### MATERIAL PROVIDED
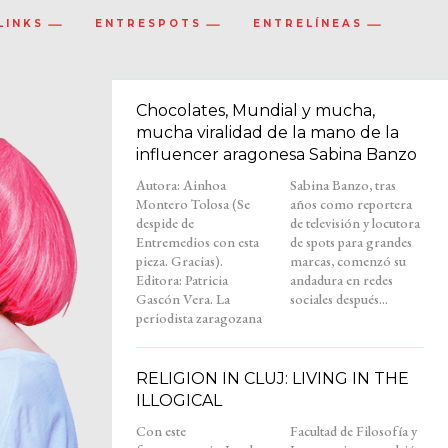
LINKS
ENTRESPOTS
ENTRELÍNEAS
Chocolates, Mundial y mucha,
mucha viralidad de la mano de la
influencer aragonesa Sabina Banzo
Autora: Ainhoa
Sabina Banzo, tras
Montero Tolosa (Se
años como reportera
despide de
de televisión y locutora
Entremedios con esta
de spots para grandes
pieza. Gracias).
marcas, comenzó su
Editora: Patricia
andadura en redes
Gascón Vera. La
sociales después...
periodista zaragozana
RELIGION IN CLUJ: LIVING IN THE
ILLOGICAL
Con este
Facultad de Filosofía y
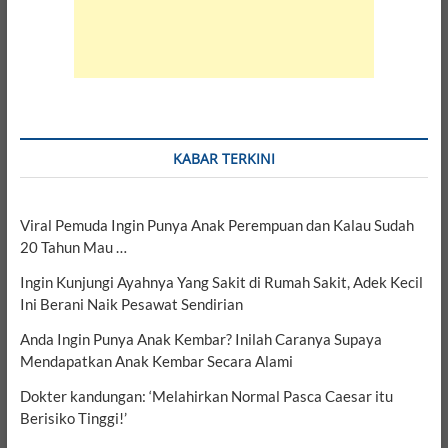
KABAR TERKINI
Viral Pemuda Ingin Punya Anak Perempuan dan Kalau Sudah
20 Tahun Mau …
Ingin Kunjungi Ayahnya Yang Sakit di Rumah Sakit, Adek Kecil
Ini Berani Naik Pesawat Sendirian
Anda Ingin Punya Anak Kembar? Inilah Caranya Supaya
Mendapatkan Anak Kembar Secara Alami
Dokter kandungan: ‘Melahirkan Normal Pasca Caesar itu
Berisiko Tinggi!’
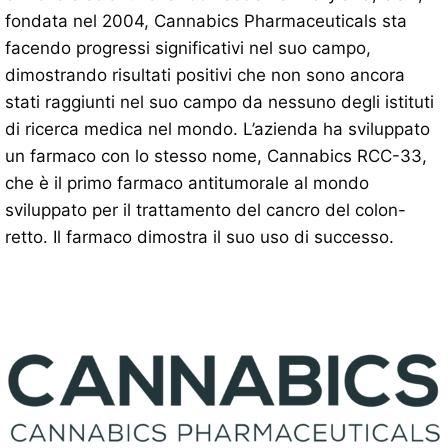
fondata nel 2004, Cannabics Pharmaceuticals sta
facendo progressi significativi nel suo campo,
dimostrando risultati positivi che non sono ancora
stati raggiunti nel suo campo da nessuno degli istituti
di ricerca medica nel mondo. L’azienda ha sviluppato
un farmaco con lo stesso nome, Cannabics RCC-33,
che è il primo farmaco antitumorale al mondo
sviluppato per il trattamento del cancro del colon-
retto. Il farmaco dimostra il suo uso di successo.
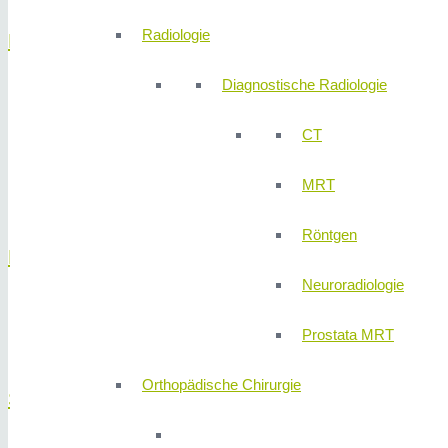
Radiologie
Leber
Diagnostische Radiologie
Angiosarkom der Leber
Gutartiger Lebertumor
CT
Leberkrebs
Lebermetastasen
MRT
Leberzysten
Röntgen
Magen
Neuroradiologie
Magentumore
Prostata MRT
Sodbrennen
Orthopädische Chirurgie
Schilddrüse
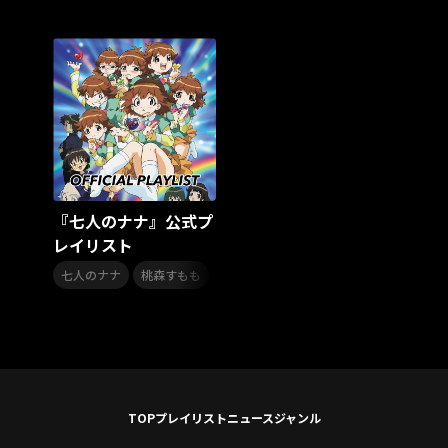
スターダスト☆レビュー
夏曲
ソロコン
魔法少女リリカルなのは
Rain Tree
SAKI
PLUVIA
やついフェス
ポジティブソング
いぬかみっ!
アイドルソング
ごぶごぶフェスティバル2026
Masato
島 憂樹
風水ノ里恒彦
ミスタートロットジャパン
牛島隆太
カモシタサラ
インナージャーニー
本多秀
石田千穂
STU48 9周年コンサート
『七人のナナ』公式プ
SAKAE SP-RING 2026
SOME MINGLE
南野陽子
レイリスト
JAPAN JAM
JAPAN JAM 2026
ももクロランド
,
,
,
,
,
廣野
新井正人
機動戦士ガンダムZZ
ダイアリー
七人のナナ
桃森すもも
浅木舞
福井裕佳梨
秋田まどか
的場浩司
Faulieu．
Anime
JELEE
夜クラ
天狼群
ばっどがーる
ノットイコールミー
Your Flower
TRIGENESICA
寺内タケシ
江利チエミ
多聞くん今どっち！？
Johnny
Vtuber
Sumio Shiratori
Moomin
ヒーロー
TOP
プレイリスト
ニュース
ジャンル
ももクリ2025
ドレスコーズのクリスマス
ホワイトスコーピオン
ピンキーとキラーズ
TRIX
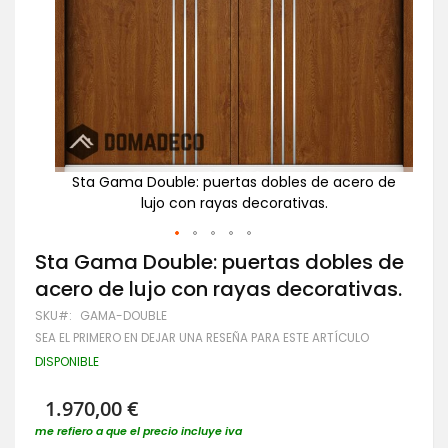
ro de
Sta Gama Double: puertas dobles de acero de
St
lujo con rayas decorativas.
Saltar
Sta Gama Double: puertas dobles de
al
acero de lujo con rayas decorativas.
comienzo
de
SKU
GAMA-DOUBLE
la
SEA EL PRIMERO EN DEJAR UNA RESEÑA PARA ESTE ARTÍCULO
galería
de
DISPONIBLE
imágenes
1.970,00 €
me refiero a que el precio incluye iva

### AIM OF THE EXERCISE
Pictures are to be left out; all other data must be returned exactly.

### TASK SOLUTION
LINKS
ENTRESPOTS
ENTRELÍNEAS
Chocolates, Mundial y mucha,
mucha viralidad de la mano de la
influencer aragonesa Sabina Banzo
Autora: Ainhoa
Sabina Banzo, tras
Montero Tolosa (Se
años como reportera
despide de
de televisión y locutora
Entremedios con esta
de spots para grandes
pieza. Gracias).
marcas, comenzó su
Editora: Patricia
andadura en redes
Gascón Vera. La
sociales después...
periodista zaragozana
RELIGION IN CLUJ: LIVING IN THE
ILLOGICAL
Con este
Facultad de Filosofía y
KABAR TERKINI
Viral Pemuda Ingin Punya Anak Perempuan dan Kalau Sudah
20 Tahun Mau …
Ingin Kunjungi Ayahnya Yang Sakit di Rumah Sakit, Adek Kecil
Ini Berani Naik Pesawat Sendirian
Anda Ingin Punya Anak Kembar? Inilah Caranya Supaya
Mendapatkan Anak Kembar Secara Alami
Dokter kandungan: ‘Melahirkan Normal Pasca Caesar itu
Berisiko Tinggi!’
fondata nel 2004, Cannabics Pharmaceuticals sta
facendo progressi significativi nel suo campo,
dimostrando risultati positivi che non sono ancora
stati raggiunti nel suo campo da nessuno degli istituti
di ricerca medica nel mondo. L’azienda ha sviluppato
un farmaco con lo stesso nome, Cannabics RCC-33,
che è il primo farmaco antitumorale al mondo
sviluppato per il trattamento del cancro del colon-
retto. Il farmaco dimostra il suo uso di successo.
Radiologie
Leber
Diagnostische Radiologie
Angiosarkom der Leber
Gutartiger Lebertumor
CT
Leberkrebs
Lebermetastasen
MRT
Leberzysten
Röntgen
Magen
Neuroradiologie
Magentumore
Prostata MRT
Sodbrennen
Orthopädische Chirurgie
Schilddrüse
スターダスト☆レビュー
夏曲
ソロコン
魔法少女リリカルなのは
Rain Tree
SAKI
PLUVIA
やついフェス
ポジティブソング
いぬかみっ!
アイドルソング
ごぶごぶフェスティバル2026
Masato
島 憂樹
風水ノ里恒彦
ミスタートロットジャパン
牛島隆太
カモシタサラ
インナージャーニー
本多秀
石田千穂
STU48 9周年コンサート
『七人のナナ』公式プ
SAKAE SP-RING 2026
SOME MINGLE
南野陽子
レイリスト
JAPAN JAM
JAPAN JAM 2026
ももクロランド
,
,
,
,
,
廣野
新井正人
機動戦士ガンダムZZ
ダイアリー
七人のナナ
桃森すもも
浅木舞
福井裕佳梨
秋田まどか
的場浩司
Faulieu．
Anime
JELEE
夜クラ
天狼群
ばっどがーる
ノットイコールミー
Your Flower
TRIGENESICA
寺内タケシ
江利チエミ
多聞くん今どっち！？
Johnny
Vtuber
Sumio Shiratori
Moomin
ヒーロー
TOP
プレイリスト
ニュース
ジャンル
ももクリ2025
ドレスコーズのクリスマス
ホワイトスコーピオン
ピンキーとキラーズ
TRIX
ro de
Sta Gama Double: puertas dobles de acero de
St
lujo con rayas decorativas.
Saltar
Sta Gama Double: puertas dobles de
al
acero de lujo con rayas decorativas.
comienzo
de
SKU
GAMA-DOUBLE
la
SEA EL PRIMERO EN DEJAR UNA RESEÑA PARA ESTE ARTÍCULO
galería
de
DISPONIBLE
imágenes
1.970,00 €
me refiero a que el precio incluye iva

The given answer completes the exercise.